Behind the Yugoslav art movement that predicted the birth of digital art – The Calvert Journal

Feeding neo-abstraction, the precocious premonitions of op-art and the beginnings of computer art, New Tendencies represents one of the forgotten avant-gardes of Europe. From abstract paintings of ‘meanders’ produced obsessively by Julije Knifer, accustomed to new trends, to the swirling kaleidoscopic patterns of Miroslav Šutej and the computer-generated light installations of Vladimir Bonačić, new trends have seemed to save the waning modernist tradition and provide it with a new feeling of energy and power.

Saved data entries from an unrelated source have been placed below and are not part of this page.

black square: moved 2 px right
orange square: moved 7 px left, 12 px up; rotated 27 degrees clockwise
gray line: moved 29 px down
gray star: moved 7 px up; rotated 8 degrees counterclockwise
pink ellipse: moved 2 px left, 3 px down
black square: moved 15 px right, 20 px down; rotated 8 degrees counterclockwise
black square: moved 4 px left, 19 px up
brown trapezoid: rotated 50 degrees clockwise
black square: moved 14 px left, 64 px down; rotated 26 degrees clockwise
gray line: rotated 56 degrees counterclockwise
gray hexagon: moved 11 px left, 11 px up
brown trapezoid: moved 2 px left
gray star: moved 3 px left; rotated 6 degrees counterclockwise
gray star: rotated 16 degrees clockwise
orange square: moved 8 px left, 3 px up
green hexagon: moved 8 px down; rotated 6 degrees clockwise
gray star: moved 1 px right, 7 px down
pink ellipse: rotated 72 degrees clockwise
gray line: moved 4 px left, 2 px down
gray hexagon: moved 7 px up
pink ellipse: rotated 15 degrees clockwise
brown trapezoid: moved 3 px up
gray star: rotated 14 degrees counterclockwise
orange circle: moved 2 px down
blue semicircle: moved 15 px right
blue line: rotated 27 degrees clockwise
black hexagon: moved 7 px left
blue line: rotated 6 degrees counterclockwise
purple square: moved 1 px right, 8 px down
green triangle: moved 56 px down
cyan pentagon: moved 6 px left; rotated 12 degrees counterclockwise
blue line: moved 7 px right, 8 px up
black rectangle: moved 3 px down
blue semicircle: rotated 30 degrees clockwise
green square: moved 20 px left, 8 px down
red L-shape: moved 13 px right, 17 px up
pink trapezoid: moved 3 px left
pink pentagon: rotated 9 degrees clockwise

With a focus on the role of new technologies in defining how artists see their world and communicate with their audiences, he anticipated everything from video art to bio-art and robotics. Established in a communist maverick country open to the west, it also emphasized the social role of the artist and promotes the idea of collective work in an attempt to overturn the “bourgeois” myth of the artist by as a lonely genius.
But the role of New Trends in the history of art has been shouted out by stronger and less ambiguous trends. As an ever-evolving association of like-minded artists spread across a vast geographic area, it has never had a manifesto for academics and critics to decipher or dissect. By chance, it also took root in a country which, as important as it may have been in the 1960s, simply no longer exists today.